En el valle de la sombra y de la muerte: Ixtahuacán y Nahualá
En el valle de la sombra y de la muerte: Ixtahuacán y Nahualá
Hoy, 7 de enero, las noticias nos informan que 5 policías han muerto en enfrentamientos contra la población de Nahualá. Hace unos días, resultaron heridos pobladores, hace unas semanas estaban muertos otros. Y así, poco a poco, durante más de 6 meses, la paz ya no existe en el departamento de Sololá. Estos dos pequeños municipios tienen una disputa histórica por una finca llamada "el Alto"; un lugar que alberga tierras y lugares sagrados para las creencias de los pobladores de estos municipios.
Haciendo una memoria histórica, desde el año de 1871, estos poblados se separaron. Dejando con ello dudas y un conflicto, debido a que nunca se establecieron los límites territoriales adecuados para comprender la geografía exacta de cada poblado. Mucho tiempo después y gracias a la negligencia de los gobiernos locales y del gobierno central, la disputa nunca fue resuelta. En este momento, nos damos cuenta que al gobierno le importa poco resolver la situación y por ello fue mas fácil decretar un Estado de Sitio, el cual promueve más la violencia que la paz.
Desde el 8 y 9 de agosto del año 2020 la situación se fue tensando. Un mes antes -30 de junio- la Vicepresidencia instó a una mesa de diálogo, la cual no estaba ni bien estructurada ni mucho menos era clara ni técnica. Los delegados del gobierno asumieron posiciones rígidas en lugar de abrir el tema del consenso y la paz como un opción. Para una muestra, en una negociación de paz o en la resolución de un conflicto se debe hacer un estudio previo, el cual permite observar y analizar las causas de una confrontación; ayudando lo anterior, a tener claras las situaciones que se enfrentan y formular sus posibles soluciones a corto, mediano y largo plazo.
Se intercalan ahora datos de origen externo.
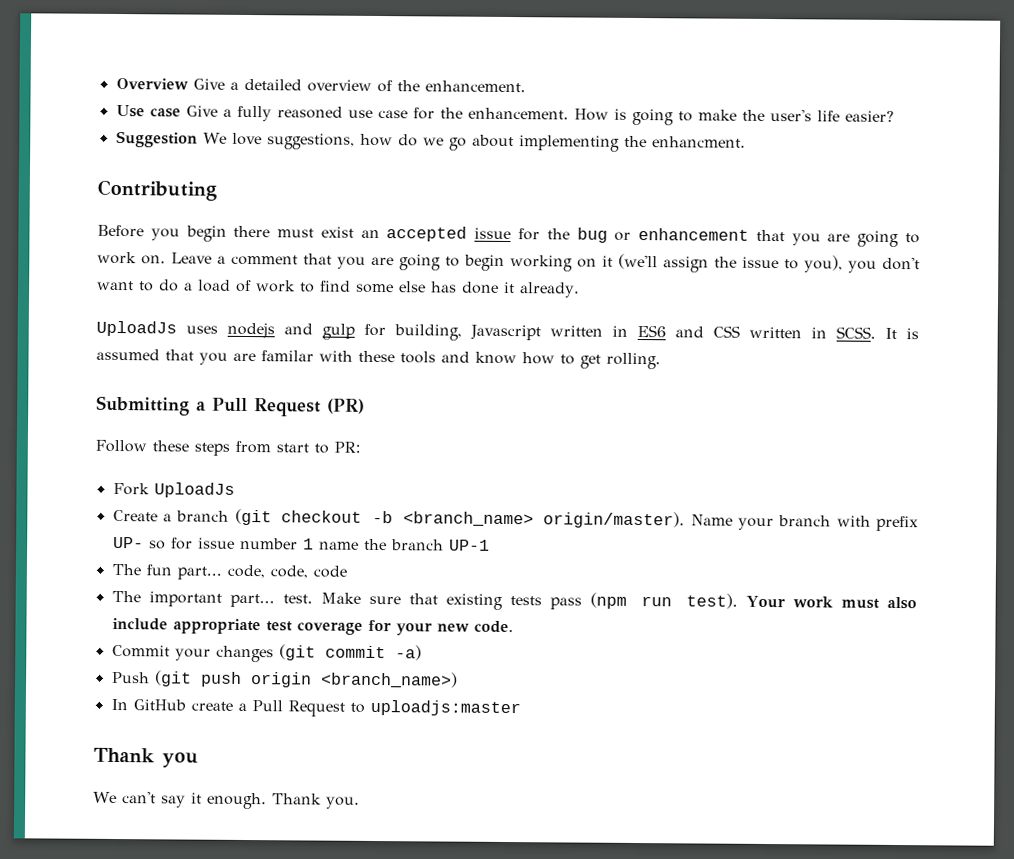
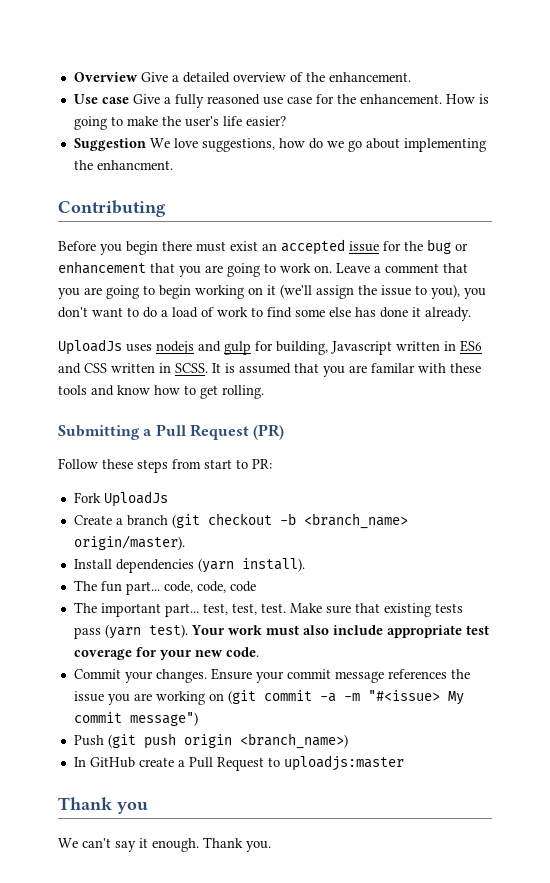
[690,514,920,532] [112,536,490,551] Name your branch with prefix UP- so for issue number 1 name the branch UP-1 -> [73,558,305,573] // Install dependencies (yarn install).
(275, 600) none -> [202,603,257,615] test, test,
[589,592,672,609] (npm run -> [104,624,141,639] (yarn
[215,644,422,663] changes (git commit -a) -> [155,668,470,683] [73,690,464,705] [73,712,198,726] changes. Ensure your commit message references the issue you are working on (git commit -a -m "#<issue> My commit message")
Es bien sabido que ningún gobierno tiene una comisión de paz fuerte, eficaz, ni eficiente, es más, podríamos decir que lo existente al tema es una burocracia perdida dentro de la institucionalidad. En esta situación, los malos entendidos fueron dando forma, ya que la comisión explicaba que la parte de Ixtahuacán nunca dio sus propuestas; asunto que fue desmentido por las autoridades de ese municipio, argumentando que fueron presentadas desde el primer momento en que la mesa se estableció.
Nahualá presentó tiempo después su posición, pero la comisión no enfatizó en ninguna y dejó el conflicto en un "tira y afloja". La PDH, está al margen, solamente ha levantado expedientes, pero su participación sigue siendo obstruida por el gobierno y los pobladores. También, argumentaban que al momento de establecerse la mesa de diálogo, fueron desestimados y no pudieron ingresar ni en calidad de observadores.
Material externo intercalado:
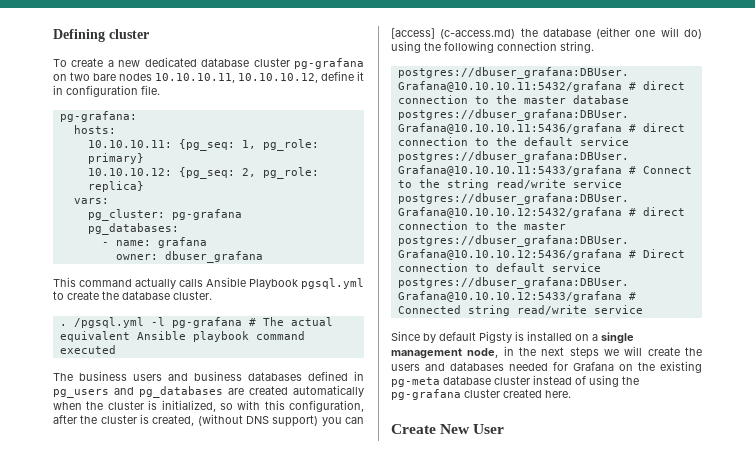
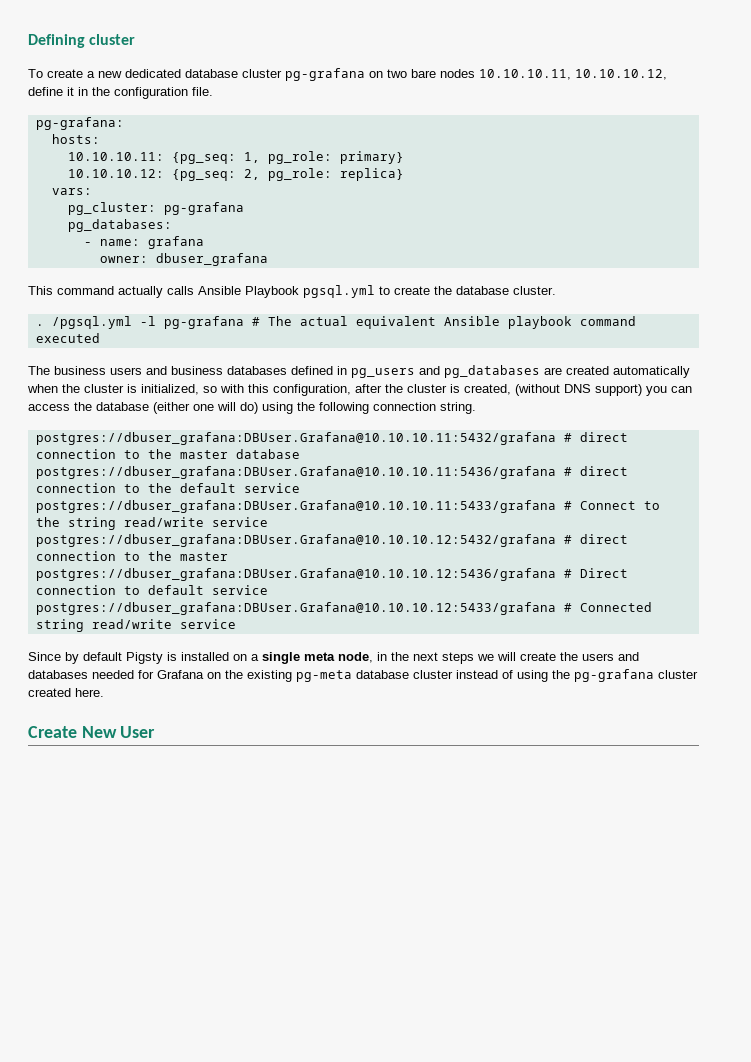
(63, 90) none -> [92,87,110,96] the
[391,28,516,39] [access] (c-access.md) -> [28,404,70,411] access
[391,348,462,359] management -> [304,652,335,661] meta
Esto demuestra que la paz ya no se práctica, se vuelve un sueño, aprendimos poco y demostramos cada día como sociedad que la violencia forma parte de la solución. El peor escenario que puede presentarse, es la militarización total de estos dos municipios. Por experiencia histórica sabemos que las fuerzas armadas no están ni capacitadas, ni son muy brillantes en tareas de pacificación ni mediación. Por lo tanto, si la acción final se lleva a cabo; no sería de extrañarse que la violación a derechos humanos incremente.
La peligrosidad de este conflicto, también es creada por los pobladores que se han armado, formando una especie de milicia. Sus acciones han llevado a atacar a las fuerzas policiales y sus vecinos municipales. Ninguno de los dos bandos poblacionales se comporta con acciones pacificas.
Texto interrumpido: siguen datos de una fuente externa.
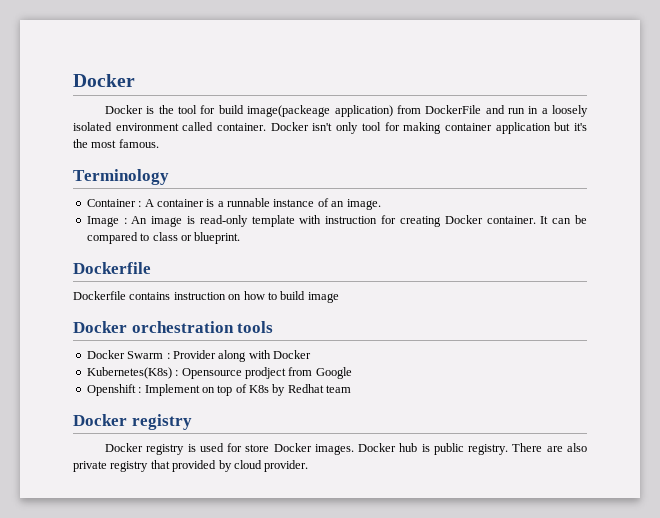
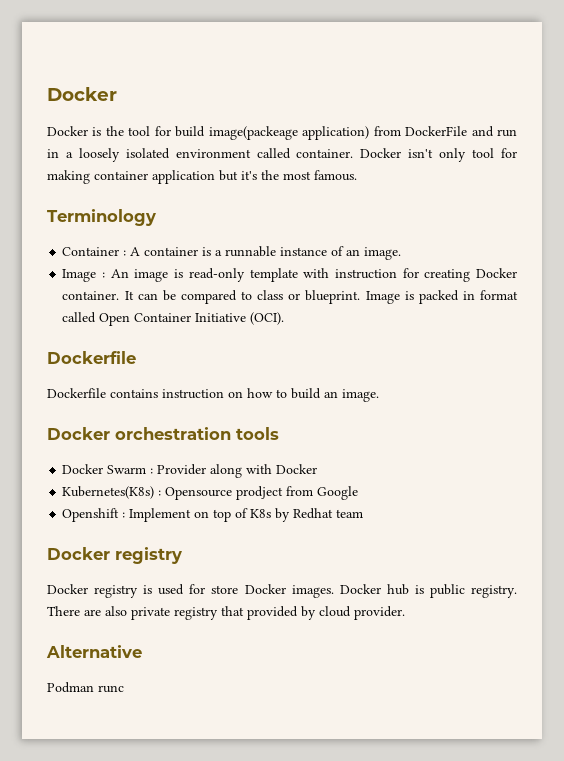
(241, 238) none -> [365,290,519,304] [62,312,285,326] Image is packed in format called Open Container Initiative (OCI).
[307,292,339,303] image -> [324,389,379,402] an image.
(309, 466) none -> [46,645,142,658] [47,682,124,693] // Alternative // Podman runc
El problema existe, cuando nos damos cuenta que la población desarmada y neutra sufre las consecuencias de la violencia que se vive en el ambiente. Siempre en un conflicto interno o guerra, los que mas sufren son los inocentes. La armonía deja de ser una realidad y vemos que la niñez y la juventud se desenvuelven es un entorno bélico.
La paz y el diálogo son difíciles de construir desde el primer momento en que una bala perfora el cuerpo de una persona. Las opciones políticas se quedan atrás y se transita a la guerra. Lamentablemente, en un país como el nuestro no existen estos estudios a nivel macro para formar a agentes que busquen esas salidas, las cuales no involucren derramamiento de sangre. No es sencillo, pero en un país tan conflictivo, que la paz no sea una alternativa, demuestra mucho la trivialidad de nuestras autoridades. Desde hoy, lo que en algún momento pudo ser un valle tranquilo, se convirtió en el valle de la sombra y de la muerte.